En un panorama donde la nostalgia se convierte en una excusa para la mediocridad, Nosferatu de Eggers logra escapar de esta trampa al subvertir nuestras expectativas. Aunque pueda ser considerada la más limitada de sus obras, esta calificación ignora su objetivo: transformar lo conocido en algo visceralmente nuevo. Eggers no busca innovar en la trama, sino en la experiencia sensorial.
La relación entre contenido y forma en Nosferatu (2024) es especialmente destacable. Eggers utiliza la estructura del mito vampírico para explorar temáticas que atraviesan su filmografía: la fragilidad de la civilización, el caos primitivo y el inevitable deterioro humano frente a las fuerzas naturales y sobrenaturales. Cada decisión estética refuerza estas ideas; las sombras, la puesta en escena minimalista y el ritmo pausado convierten lo conocido en un espacio de constante tensión.
“Nosferatu” (2024) de Robert Eggers
Visualmente, la película es un triunfo. Jarin Blaschke, colaborador habitual de Eggers, traduce el expresionismo clásico a un lenguaje contemporáneo, creando un paisaje que es a la vez onírico y opresivo. Robin Carolan aporta una banda sonora que intensifica cada momento, oscilando entre lo sublime y lo macabro. Pero es Bill Skarsgård quien redefine al conde Orlok, dotándolo de una fisicidad que evoca tanto a Max Schreck como a una criatura completamente nueva.
El uso de los silencios y los planos prolongados dotan a la película de una cualidad hipnótica. Estos momentos, lejos de ser vacíos, funcionan como pausas meditativas que invitan al espectador a sumergirse en la atmósfera opresiva del filme. La forma en que Eggers balancea estas técnicas con los momentos de horror explícito demuestra su comprensión de que el miedo no está solo en lo que se muestra, sino en lo que se insinúa.

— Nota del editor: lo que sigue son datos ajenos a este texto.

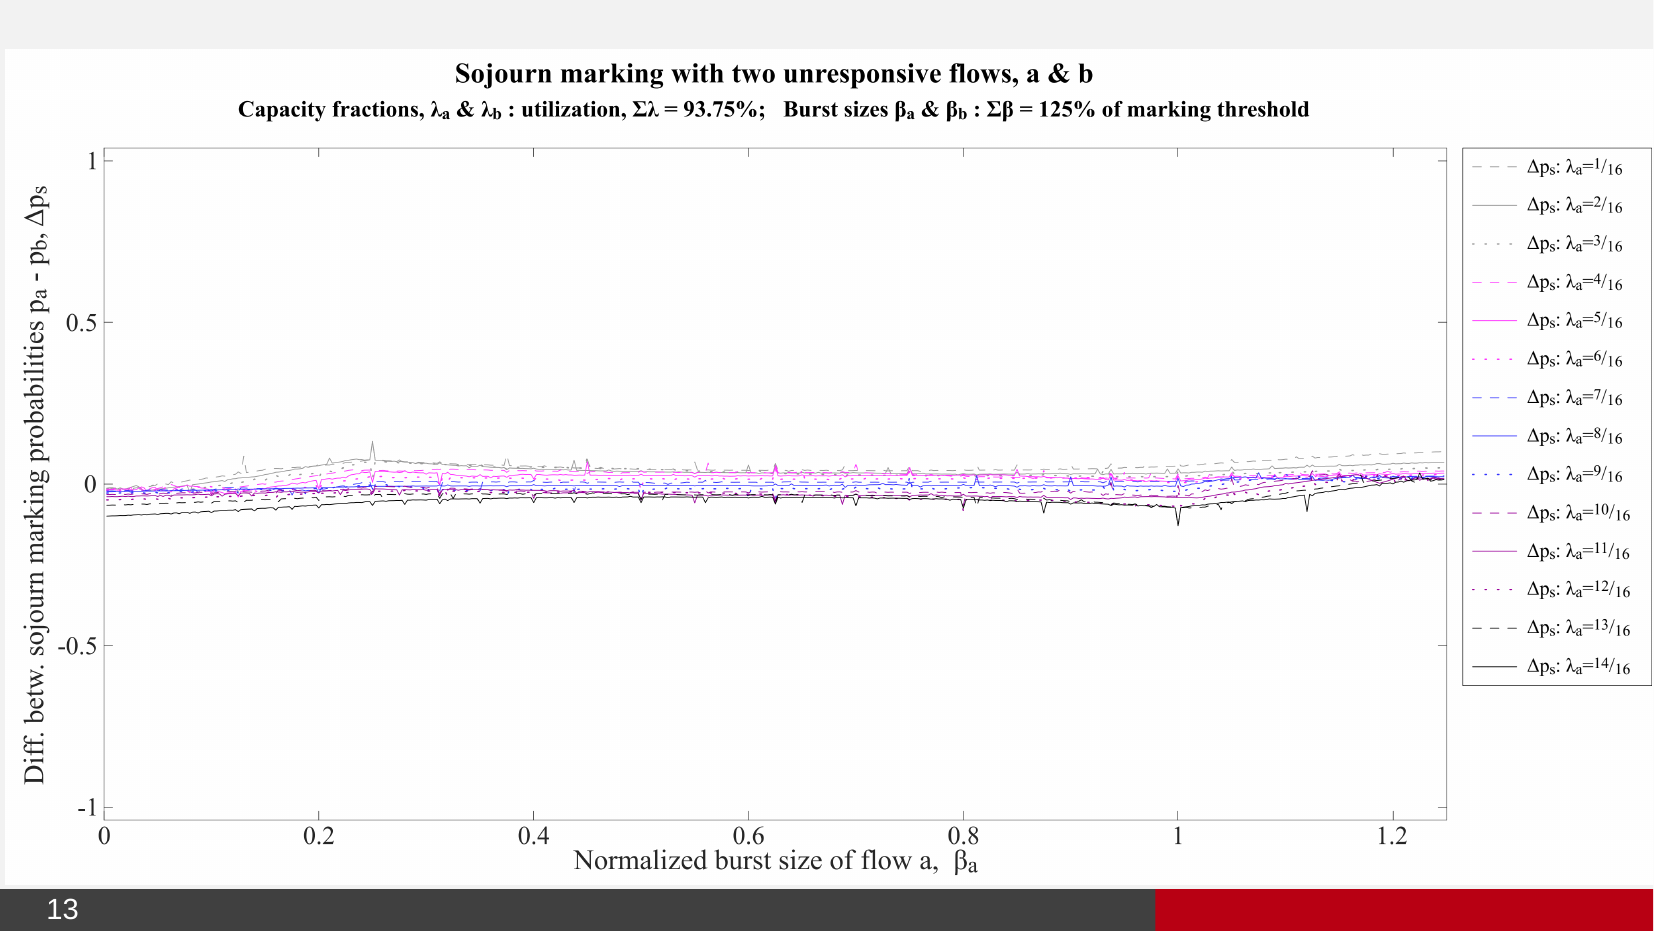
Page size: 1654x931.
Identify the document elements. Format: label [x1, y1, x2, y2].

“Nosferatu” (2024) de Robert Eggers
La verdadera fuerza de la película reside en su capacidad para construir terror desde la inevitabilidad. Cada escena está impregnada de un sentido de fatalismo que captura al espectador, recordándole que el horror no reside en lo que sucede, sino en cómo lo percibimos y su relación con las emociones de sus personajes.
“Se dice que el artista expresionista lleva el corazón clavado en el pecho, y con eso me identifico —afirma Eggers—, creo que Murnau también lo hacía. Porque creo en el extremo de la emoción. Hay melodrama en esta película, y me parece que ese tipo de exploración de la emoción es sumamente interesante”.
Si bien podría carecer del lirismo de El faro o la brutalidad de El hombre del norte, esta película encuentra su fuerza en la contención. Una muestra de que el horror no siempre necesita ser grandilocuente; a veces, basta con una sombra que se desliza por la pared para aterrarnos hasta el alma.